Você irá ler, a seguir, um trecho da obra “Epístola Muito Útil”, de Marie Dentière. Caso deseje saber mais sobre a obra, ou saber como a adquiri-la, clique aqui, ou na capa abaixo.
Defesa das mulheres
Certos caluniadores e adversários da verdade não apenas tentarão nos acusar de audácia e temeridade excessivas, mas também o farão alguns dos fiéis, dizendo que é ousado demais para as mulheres escreverem umas às outras sobre questões das escrituras. Podemos responder a eles dizendo que todas aquelas mulheres que escreveram e foram mencionadas nas escrituras sagradas não deveriam ser consideradas audaciosas demais. Várias mulheres são mencionadas e elogiadas nas escrituras sagradas, tanto por sua boa conduta, quanto por ações, comportamento e exemplos quanto por sua fé e ensino. Sara e Rebeca, por exemplo, e, entre todas as outras, em primeiro lugar no Antigo Testamento. A mãe de Moisés, que, apesar do édito do rei, ousou salvar seu filho da morte e garantiu que ele fosse cuidado na casa de Faraó, como está amplamente declarado no Êxodo. Débora, que julgou o povo de Israel no tempo dos Juízes, não deve ser desprezada. Devemos condenar Rute, que, mesmo sendo do sexo feminino, teve sua história contada no livro que leva seu nome? Não penso assim, visto que ela está incluída na genealogia de Jesus Cristo. Que sabedoria teve a Rainha de Sabá, que não só foi mencionada no Antigo Testamento, mas a quem Jesus ousou nomear entre outros sábios! Se estamos falando das graças que foram concedidas às mulheres, que maior graça foi dada a qualquer criatura na terra do que à Virgem Maria, mãe de Jesus, ao ter carregado o Filho de Deus? Não foi pequena a graça que permitiu a Isabel, mãe de João Batista, conceber milagrosamente um filho depois de ter sido estéril. Que mulher foi uma pregadora maior que a samaritana, que não teve vergonha de pregar Jesus e sua palavra, confessando-o abertamente diante de todos, assim que ouviu Jesus dizer que devemos adorar a Deus em espírito e verdade? Quem pode se orgulhar de ter recebido a primeira manifestação do grande mistério da ressurreição de Jesus, senão Maria Madalena, da qual ele havia expulsado sete demônios, e as outras mulheres, às quais, em vez de aos homens, ele anteriormente se revelou por meio de seu anjo e ordenou que contassem, pregassem e declarassem isso aos outros?

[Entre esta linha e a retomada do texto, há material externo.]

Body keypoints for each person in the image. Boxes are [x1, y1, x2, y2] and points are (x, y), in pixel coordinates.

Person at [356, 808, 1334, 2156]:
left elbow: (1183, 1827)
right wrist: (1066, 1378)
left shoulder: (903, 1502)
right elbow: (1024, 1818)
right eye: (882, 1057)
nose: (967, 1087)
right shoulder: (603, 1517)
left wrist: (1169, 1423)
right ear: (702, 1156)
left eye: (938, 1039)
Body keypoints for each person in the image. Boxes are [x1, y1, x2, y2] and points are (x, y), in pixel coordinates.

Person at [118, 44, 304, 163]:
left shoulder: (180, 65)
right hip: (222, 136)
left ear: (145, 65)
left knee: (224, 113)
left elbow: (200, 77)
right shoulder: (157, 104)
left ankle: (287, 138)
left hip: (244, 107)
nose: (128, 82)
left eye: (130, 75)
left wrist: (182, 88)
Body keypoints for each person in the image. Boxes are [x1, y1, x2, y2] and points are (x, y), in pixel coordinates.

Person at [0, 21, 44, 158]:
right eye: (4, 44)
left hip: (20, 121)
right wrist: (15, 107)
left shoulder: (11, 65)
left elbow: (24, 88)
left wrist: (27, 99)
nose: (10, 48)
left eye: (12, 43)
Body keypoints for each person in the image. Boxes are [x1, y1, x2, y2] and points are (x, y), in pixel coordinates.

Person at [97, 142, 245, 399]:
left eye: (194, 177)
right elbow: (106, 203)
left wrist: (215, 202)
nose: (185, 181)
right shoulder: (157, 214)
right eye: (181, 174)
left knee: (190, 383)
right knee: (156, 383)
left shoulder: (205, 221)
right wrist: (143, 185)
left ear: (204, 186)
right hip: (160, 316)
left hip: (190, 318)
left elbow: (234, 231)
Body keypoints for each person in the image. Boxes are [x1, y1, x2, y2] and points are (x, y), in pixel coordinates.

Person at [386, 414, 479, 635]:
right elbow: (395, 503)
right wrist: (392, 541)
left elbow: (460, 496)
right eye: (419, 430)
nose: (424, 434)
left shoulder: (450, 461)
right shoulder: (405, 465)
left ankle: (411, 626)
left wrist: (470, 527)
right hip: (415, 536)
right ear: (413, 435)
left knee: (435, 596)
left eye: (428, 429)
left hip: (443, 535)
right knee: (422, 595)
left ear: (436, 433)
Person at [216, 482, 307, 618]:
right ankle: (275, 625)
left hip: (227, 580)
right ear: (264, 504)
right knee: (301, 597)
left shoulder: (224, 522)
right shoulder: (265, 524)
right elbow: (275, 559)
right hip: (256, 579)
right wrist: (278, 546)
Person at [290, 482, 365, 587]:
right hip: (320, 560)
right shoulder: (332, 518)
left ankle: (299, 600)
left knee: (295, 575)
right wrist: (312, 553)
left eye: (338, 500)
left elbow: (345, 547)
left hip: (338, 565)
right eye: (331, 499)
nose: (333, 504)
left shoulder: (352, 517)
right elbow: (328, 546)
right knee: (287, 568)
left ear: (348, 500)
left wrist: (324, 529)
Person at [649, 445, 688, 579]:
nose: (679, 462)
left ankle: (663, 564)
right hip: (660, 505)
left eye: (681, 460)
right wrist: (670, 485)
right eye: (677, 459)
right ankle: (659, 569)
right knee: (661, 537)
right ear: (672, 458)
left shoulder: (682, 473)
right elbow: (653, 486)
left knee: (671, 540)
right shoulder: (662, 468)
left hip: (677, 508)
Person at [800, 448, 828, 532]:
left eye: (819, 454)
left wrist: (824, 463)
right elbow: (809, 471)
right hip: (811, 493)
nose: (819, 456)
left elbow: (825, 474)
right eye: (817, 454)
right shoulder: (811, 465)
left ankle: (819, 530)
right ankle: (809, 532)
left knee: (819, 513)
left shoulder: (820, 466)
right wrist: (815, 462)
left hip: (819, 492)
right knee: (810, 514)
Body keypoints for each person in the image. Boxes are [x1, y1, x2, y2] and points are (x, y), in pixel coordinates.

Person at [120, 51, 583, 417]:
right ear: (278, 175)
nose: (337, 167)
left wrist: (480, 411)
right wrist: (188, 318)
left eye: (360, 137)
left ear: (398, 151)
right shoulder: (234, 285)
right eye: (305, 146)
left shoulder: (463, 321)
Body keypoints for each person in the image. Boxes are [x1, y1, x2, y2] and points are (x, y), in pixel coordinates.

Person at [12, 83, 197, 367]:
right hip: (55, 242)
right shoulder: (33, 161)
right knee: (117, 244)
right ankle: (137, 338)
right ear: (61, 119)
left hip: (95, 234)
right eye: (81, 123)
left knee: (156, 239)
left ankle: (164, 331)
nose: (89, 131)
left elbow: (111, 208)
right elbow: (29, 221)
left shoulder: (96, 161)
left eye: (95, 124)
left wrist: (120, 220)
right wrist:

Embora em todas as mulheres tenha havido imperfeição, os homens não estão isentos dela. Por que é necessário criticar tanto as mulheres, considerando que nenhuma mulher jamais vendeu ou traiu Jesus, mas um homem chamado Judas o fez? Quem, pergunto-lhe, são aqueles que inventaram e conceberam tantas cerimônias, heresias e falsas doutrinas na terra, senão os homens? E as pobres mulheres foram seduzidas por eles. Nunca se encontrou uma mulher que fosse falsa profetisa, mas as mulheres foram enganadas por eles. Embora eu não deseje desculpar a malícia excessivamente grande de algumas mulheres que vai além da medida, também não há razão para fazer disso uma regra geral, sem exceção, como alguns fazem diariamente. Tome em particular Fausto, aquele zombador, em suas Bucólicas[1]. Quando vejo essas palavras, claro que não posso permanecer em silêncio, considerando que elas são mais usadas e recomendadas pelos homens do que o Evangelho de Jesus, que nos é proibido, e que aquele contador de fábulas é bem considerado nas escolas. Portanto, se Deus deu graça a algumas boas mulheres, revelando a elas por suas sagradas escrituras algo santo e bom, elas deveriam hesitar em escrever, falar e declarar isso umas às outras por causa dos difamadores da verdade? Ah, seria ousado demais tentar detê-las, e seria muito tolo de nossa parte esconder o talento que Deus nos deu. Deus que nos dará a graça de perseverar até o fim.
Amém.
[1] A obra aqui referenciada é a do autor italiano Fausto Andrelini (1462–1518).